> [PROBLEM]
Copy the data below line for line without changing a word, and leave the pictures out.

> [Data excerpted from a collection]
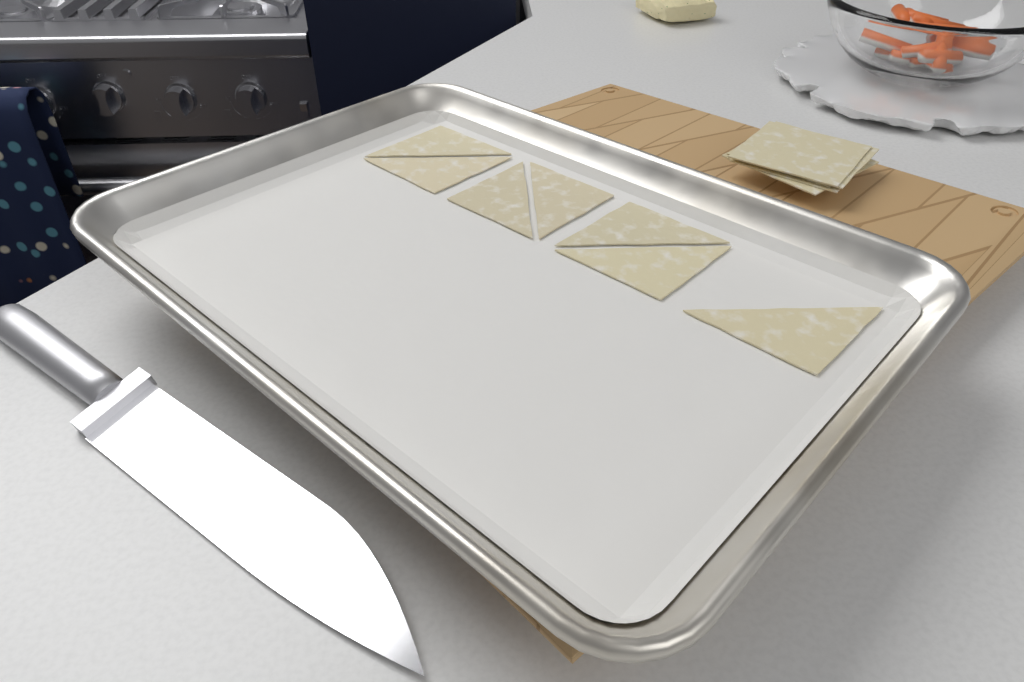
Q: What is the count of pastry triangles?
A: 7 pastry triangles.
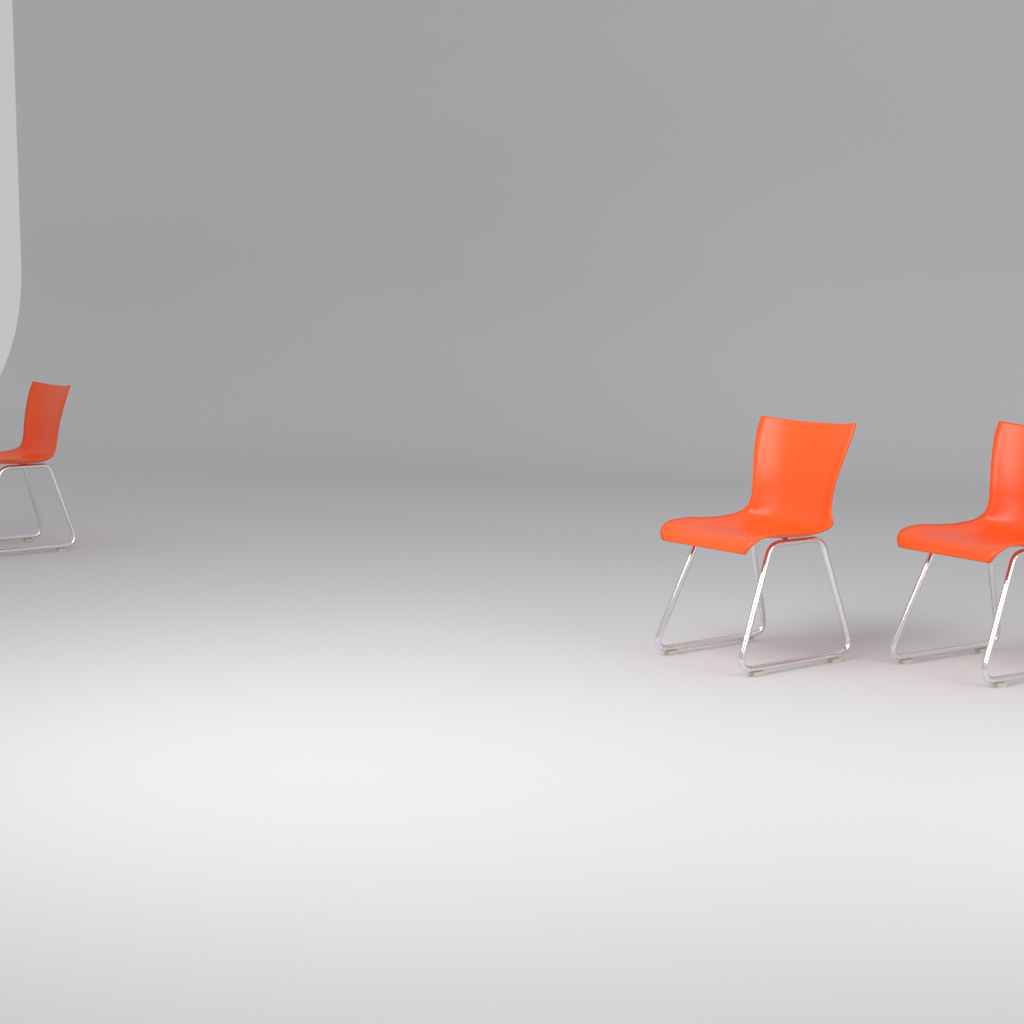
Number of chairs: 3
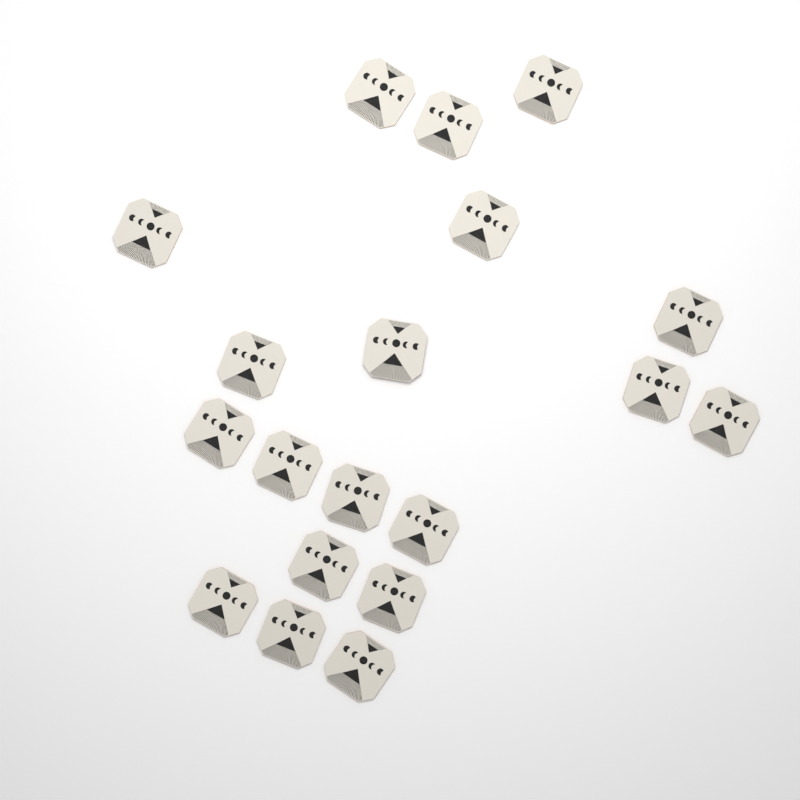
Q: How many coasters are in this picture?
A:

> [OUTPUT FOR THIS EXERCISE]
Q: What is the count of pastry triangles?
A: 7 pastry triangles.
Number of chairs: 3
Q: How many coasters are in this picture?
A:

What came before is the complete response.